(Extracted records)
---------------

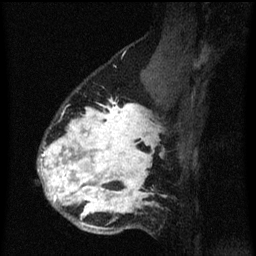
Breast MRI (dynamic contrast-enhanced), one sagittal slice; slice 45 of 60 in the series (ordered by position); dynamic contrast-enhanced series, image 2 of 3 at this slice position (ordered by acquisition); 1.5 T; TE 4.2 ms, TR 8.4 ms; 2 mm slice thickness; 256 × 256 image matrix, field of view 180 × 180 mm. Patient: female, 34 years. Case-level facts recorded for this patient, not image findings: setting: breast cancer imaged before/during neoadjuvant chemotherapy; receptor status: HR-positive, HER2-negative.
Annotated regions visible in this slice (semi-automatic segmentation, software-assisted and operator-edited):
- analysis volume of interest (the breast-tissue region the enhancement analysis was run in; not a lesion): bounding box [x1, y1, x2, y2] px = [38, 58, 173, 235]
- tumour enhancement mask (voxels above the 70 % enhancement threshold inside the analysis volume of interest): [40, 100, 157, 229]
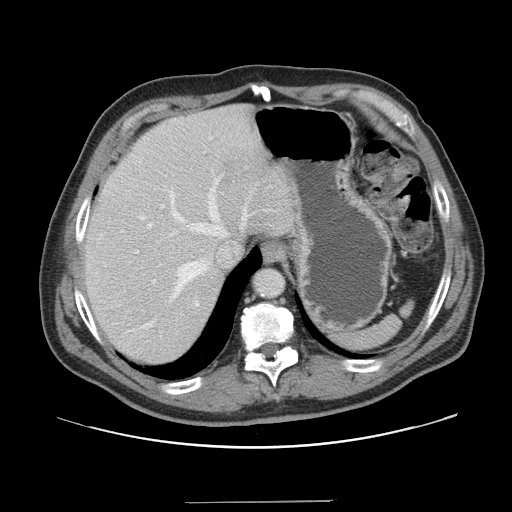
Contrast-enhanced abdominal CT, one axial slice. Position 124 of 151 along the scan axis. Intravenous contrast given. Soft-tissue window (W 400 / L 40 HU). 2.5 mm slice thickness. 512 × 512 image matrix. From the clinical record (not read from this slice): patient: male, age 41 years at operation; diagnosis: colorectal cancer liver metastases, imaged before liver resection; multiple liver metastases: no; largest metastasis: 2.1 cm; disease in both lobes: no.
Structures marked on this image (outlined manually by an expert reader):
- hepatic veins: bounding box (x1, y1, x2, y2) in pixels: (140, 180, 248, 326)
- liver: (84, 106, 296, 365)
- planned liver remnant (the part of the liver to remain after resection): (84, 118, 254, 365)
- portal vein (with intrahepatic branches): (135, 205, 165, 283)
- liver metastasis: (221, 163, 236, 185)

---------------

# WHAT TO PRODUCE:
Output the records verbatim without pictures.

# ANSWER SPACE:
Breast MRI (dynamic contrast-enhanced), one sagittal slice; slice 45 of 60 in the series (ordered by position); dynamic contrast-enhanced series, image 2 of 3 at this slice position (ordered by acquisition); 1.5 T; TE 4.2 ms, TR 8.4 ms; 2 mm slice thickness; 256 × 256 image matrix, field of view 180 × 180 mm. Patient: female, 34 years. Case-level facts recorded for this patient, not image findings: setting: breast cancer imaged before/during neoadjuvant chemotherapy; receptor status: HR-positive, HER2-negative.
Annotated regions visible in this slice (semi-automatic segmentation, software-assisted and operator-edited):
- analysis volume of interest (the breast-tissue region the enhancement analysis was run in; not a lesion): bounding box [x1, y1, x2, y2] px = [38, 58, 173, 235]
- tumour enhancement mask (voxels above the 70 % enhancement threshold inside the analysis volume of interest): [40, 100, 157, 229]
Contrast-enhanced abdominal CT, one axial slice. Position 124 of 151 along the scan axis. Intravenous contrast given. Soft-tissue window (W 400 / L 40 HU). 2.5 mm slice thickness. 512 × 512 image matrix. From the clinical record (not read from this slice): patient: male, age 41 years at operation; diagnosis: colorectal cancer liver metastases, imaged before liver resection; multiple liver metastases: no; largest metastasis: 2.1 cm; disease in both lobes: no.
Structures marked on this image (outlined manually by an expert reader):
- hepatic veins: bounding box (x1, y1, x2, y2) in pixels: (140, 180, 248, 326)
- liver: (84, 106, 296, 365)
- planned liver remnant (the part of the liver to remain after resection): (84, 118, 254, 365)
- portal vein (with intrahepatic branches): (135, 205, 165, 283)
- liver metastasis: (221, 163, 236, 185)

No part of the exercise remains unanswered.